- EXTRAIT FOURNI:
----------------------------------------

L’IA rallume les réacteurs — Microsoft et Google redécouvrent l’atome pour sauver leurs data centers
Alors que l’on croyait le nucléaire condamné aux débats politiques et aux documentaires anxiogènes, le voilà propulsé au cœur de la stratégie énergétique des géants du cloud. Les data centers, ces monstres de silicium qui font tourner nos IA génératives et nos clouds hyperscalés, dévorent des mégawatts à un rythme que les parcs solaires et éoliens peinent à suivre. Pour Microsoft et Google, nous vous en avons déjà parlé, le constat est sans appel : impossible de continuer à nourrir cette faim énergétique sans recourir à une source dense, stable et bas carbone.
Microsoft, pionnier de l’atome version cloud
C’est en 2023 que Microsoft a surpris son monde en annonçant un partenariat avec Constellation Energy pour relancer le réacteur n°1 de Three Mile Island (TMI-1), tristement célèbre pour l’accident de 1979 qui avait concerné son voisin, le réacteur TMI-2. La centrale, d’une puissance de 819 MWe, devrait de nouveau alimenter le réseau d’ici 2028, cette fois pour soutenir les charges massives des infrastructures d’intelligence artificielle.

----------------------------------------

- CONSIGNE: Dressez la liste de toutes les entreprises nommées dans l'extrait sur le retour du nucléaire pour les data centers.

----------------------------------------

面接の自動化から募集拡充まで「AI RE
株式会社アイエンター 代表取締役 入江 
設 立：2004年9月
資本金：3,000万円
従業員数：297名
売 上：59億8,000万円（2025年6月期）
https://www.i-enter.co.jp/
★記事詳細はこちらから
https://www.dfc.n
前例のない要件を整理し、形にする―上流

----------------------------------------

- RÉPONSE ATTENDUE:
- Microsoft
- Google
- Constellation Energy